As a sophomore, Braun averaged 9.7 points and 5.2 rebounds per game.

He was named to the Second Team All-Big 12 as a junior. In the Final Four against Villanova, he became the 65th player to reach 1,000 points for Kansas, finishing that game with 10 points and helping the Jayhawks reach the championship. In the championship game against the North Carolina Tar Heels, he had 12 points and 12 rebounds for his fifth double-double of the season, which helped Kansas rally from a 40–25 halftime deficit.

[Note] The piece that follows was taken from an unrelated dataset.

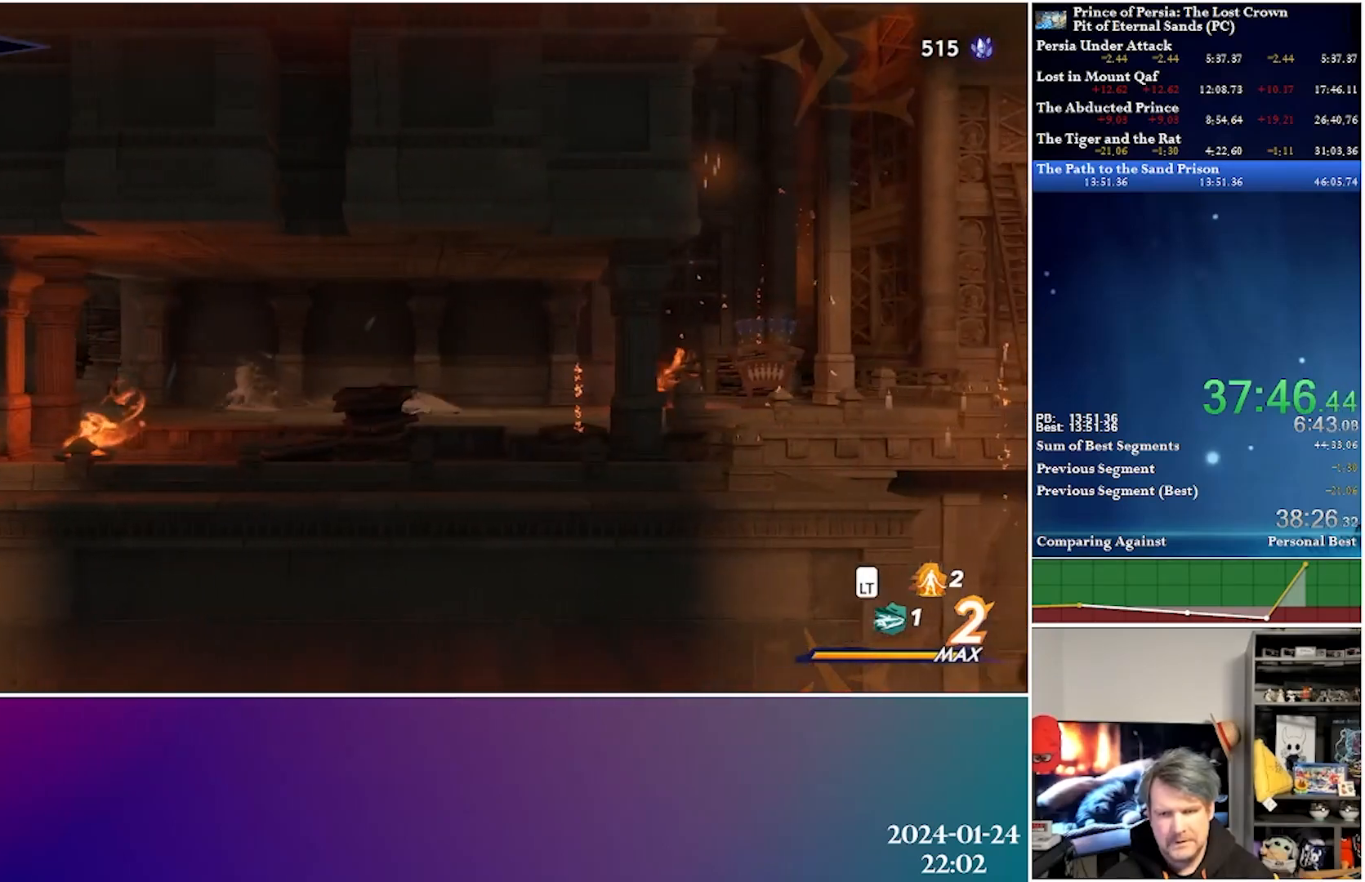
{"buttons": ["DPAD_RIGHT"], "left_stick": "center", "right_stick": "center", "events": [[83, "A", "down"], [133, "R2", "down"], [283, "A", "up"], [317, "R2", "up"]]}
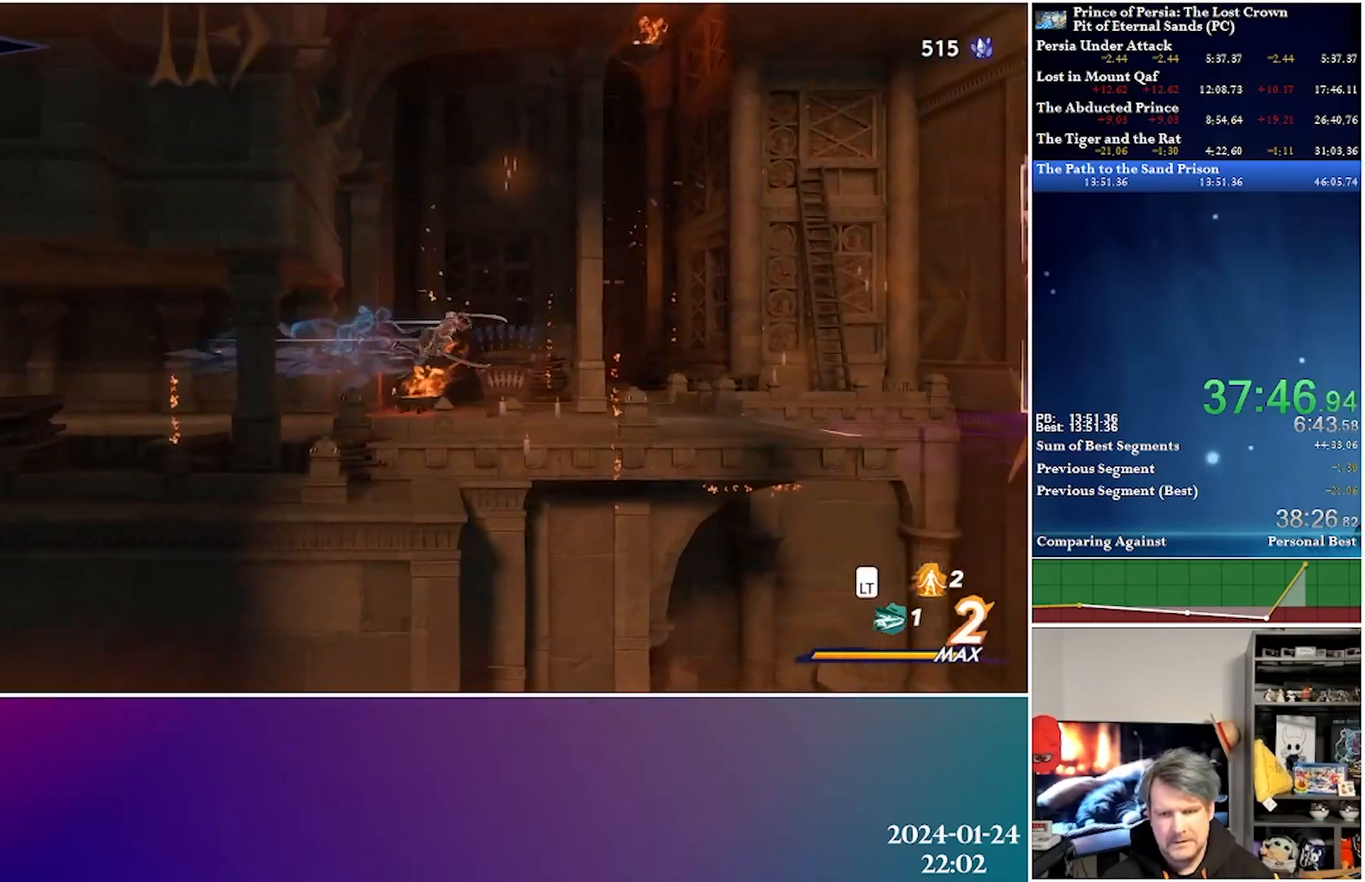
{"buttons": ["DPAD_RIGHT"], "left_stick": "center", "right_stick": "center", "events": []}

In the final possession of that game, he defended Caleb Love's three-point attempt, sealing the win and giving his team an NCAA title.

On April 24, 2022, Braun declared for the 2022 NBA draft, while maintaining his college eligibility. On May 25, 2022, he confirmed he would remain in the NBA draft and forego his senior season.

==Professional career==

=== Denver Nuggets (2022–present) ===
Braun was picked by the Denver Nuggets with the 21st overall pick in the 2022 NBA draft. On July 3, 2022, he signed his rookie scale contract with the Nuggets. He averaged 4.7 points per game in the 2022-23 NBA season. Braun won his first championship with the Nuggets after they defeated the Miami Heat in the 2023 NBA Finals. He became the fifth player in NBA history to win an NCAA and NBA championship in back-to-back seasons; the other four are Bill Russell, Henry Bibby, Magic Johnson and Billy Thompson.

Braun played in all 82 games for the Nuggets during the 2023-24 NBA season, averaging 7.3 points per game.

Braun became the Nuggets' starting shooting guard before the 2024-25 NBA season began. He made 79 appearances (77 starts) for Denver that season, averaging 15.4 points, 5.2 rebounds, and 2.6 assists per game.

On October 20, 2025, Braun and the Nuggets agreed to a five-year, $125 million contract extension. On November 17, Braun was ruled out for at least six weeks due to a left ankle sprain suffered during a game against the Los Angeles Clippers.

==Career statistics==

===NBA===

====Regular season====

| Year | Team | GP | GS | MPG | FG% | 3P% | FT% | RPG | APG | SPG | BPG | PPG |
|---|---|---|---|---|---|---|---|---|---|---|---|---|
| 2022–23^{†} | Denver | 76 | 6 | 15.5 | .495 | .354 | .625 | 2.4 | .8 | .5 | .2 | 4.7 |
| 2023–24 | Denver | 82 | 4 | 20.2 | .460 | .384 | .694 | 3.7 | 1.6 | .5 | .4 | 7.3 |
| 2024–25 | Denver | 79 | 77 | 33.9 | .580 | .397 | .827 | 5.2 | 2.6 | 1.1 | .5 | 15.4 |
| 2025–26 | Denver | 44 | 44 | 31.8 | .519 | .301 | .782 | 4.8 | 2.7 | .7 | .3 | 12.0 |
| Career |  | 281 | 131 | 24.6 | .526 | .365 | .758 | 3.9 | 1.8 | .7 | .4 | 9.6 |

====Playoffs====

| Year | Team | GP | GS | MPG | FG% | 3P% | FT% | RPG | APG | SPG | BPG | PPG |
|---|---|---|---|---|---|---|---|---|---|---|---|---|
| 2023^{†} | Denver | 19 | 0 | 13.0 | .533 | .200 | .579 | 2.1 | .6 | .6 | .2 | 3.2 |
| 2024 | Denver | 12 | 0 | 17.0 | .426 | .222 | .688 | 2.7 | .8 | .2 | .4 | 5.1 |
| 2025 | Denver | 14 | 14 | 38.9 | .453 | .300 | .710 | 6.4 | 2.4 | 1.2 | .7 | 12.6 |
| 2026 | Denver | 6 | 6 | 31.2 | .417 | .429 | .737 | 3.5 | 1.7 | 1.0 | .8 | 8.3 |
| Career |  | 51 | 20 | 23.2 | .456 | .295 | .682 | 3.6 | 1.3 | .7 | .5 | 6.8 |

===College===

| Year | Team | GP | GS | MPG | FG% | 3P% | FT% | RPG | APG | SPG | BPG | PPG |
|---|---|---|---|---|---|---|---|---|---|---|---|---|
| 2019–20 | Kansas | 31 | 5 | 18.4 | .431 | .444 | .731 | 2.9 | .5 | .7 | .2 | 5.3 |
| 2020–21 | Kansas | 30 | 30 | 31.2 | .380 | .340 | .786 | 5.2 | 1.9 | 1.2 | .4 | 9.7 |
| 2021–22 | Kansas | 40 | 39 | 34.4 | .495 | .386 | .733 | 6.5 | 2.8 | 1.0 | .8 | 14.1 |
| Career |  | 101 | 74 | 28.5 | .449 | .378 | .749 | 5.0 | 1.8 | 1.0 | .5 | 10.1 |

==Personal life==
Braun has two brothers, one older and one younger. His uncle played college basketball at Missouri. His older brother, Parker, played at Kansas during the 2023-24 season. Braun's father Donny was a former walk-on at Kansas, while his mother, along with her older sister, also played at Missouri. His mother's family was inducted into the Missouri Sports Hall of Fame.

Braun has launched a fashion line, The CB2 Collection.